Songs From the North Depicts North Korea in an Approachable Light

by

In Songs From the North, the South Korean–born, U.S.-based filmmaker Soon-Mi Yoo takes her camera to North Korea and, through a purposeful mix of on-location footage, poetic intertitles (“Is North Korea the loneliest place on Earth?”), and archival media, creates an empathetic snapshot of a country that is almost never depicted in such an accessible light.

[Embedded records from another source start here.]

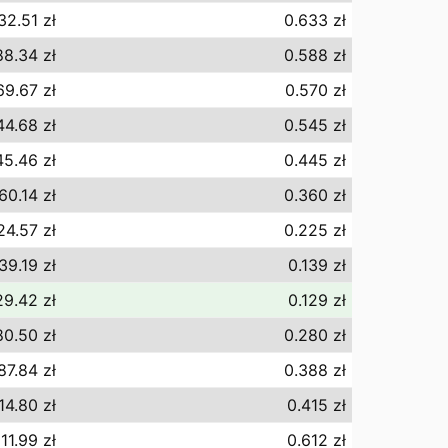
32.51 zł
0.633 zł
8.34 zł
0.588 zł
69.67 zł
0.570 zł
44.68 zł
0.545 zł
5.46 zł
0.445 zł
60.14 zł
0.360 zł
24.57 zł
0.225 zł
39.19 zł
0.139 zł
29.42 zł
0.129 zł
0.50 zł
0.280 zł
87.84 zł
0.388 zł
14.80 zł
0.415 zł
11.99 zł
0.612 zł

Indeed, Yoo’s emphasis on capturing the everyday in this heavily censored state is so rare and extraordinary that her subjects can’t help but comment on it: “You really are filming everything!” a man says as a long take lingers on his teary-eyed face. Later, a woman asks, “Of all things, why film me cleaning?” and Yoo’s response to an offscreen spectator — “Isn’t she pretty?” — betrays her heartfelt investment in the human faces she documents. Yoo’s main interview subject is her father, to whom Songs is dedicated. (The camera has a lively back-and-forth rapport with him: Whenever he leans forward or backward, Yoo has to adjust the focus.)

But the film is enriched by Yoo’s juxtaposition of these contemporary faces with media from the past. North Korean movies (1968’s Sea of Blood, 1987’s Bellflower, 1989’s Traces of Life) and television broadcasts of theater performances trace a history of propaganda designed to inspire bone-deep loyalty and cement the Kims as irrefutably compassionate parental figures. It’s representative of Yoo’s complex approach that a patently manipulative propaganda piece of children on a stage weeping and singing of their devotion (“Truly, my father, my mother, is my dear Marshal Kim Jong Un!”) comes across as stunningly emotional, the performers’ wailing voices — not to mention the waterworks in the audience — registering as profoundly strange, immediate, and real.

Songs, which screens as the opening-night selection at this year’s Migrating Forms, will be followed by a night of short works from the impressive video artist Rachel Rose, including A Minute Ago, which opens with a two-minute glimpse of an out-of-nowhere hailstorm, and Sitting Feeding Sleeping, which looks at animals in various states of captivity and decay. These videos are linked by an aggressive montage sensibility, fusing different forms of media with a mysterious, engrossing soundscape. (The opening noises of Sitting are still playing on a loop in my head.)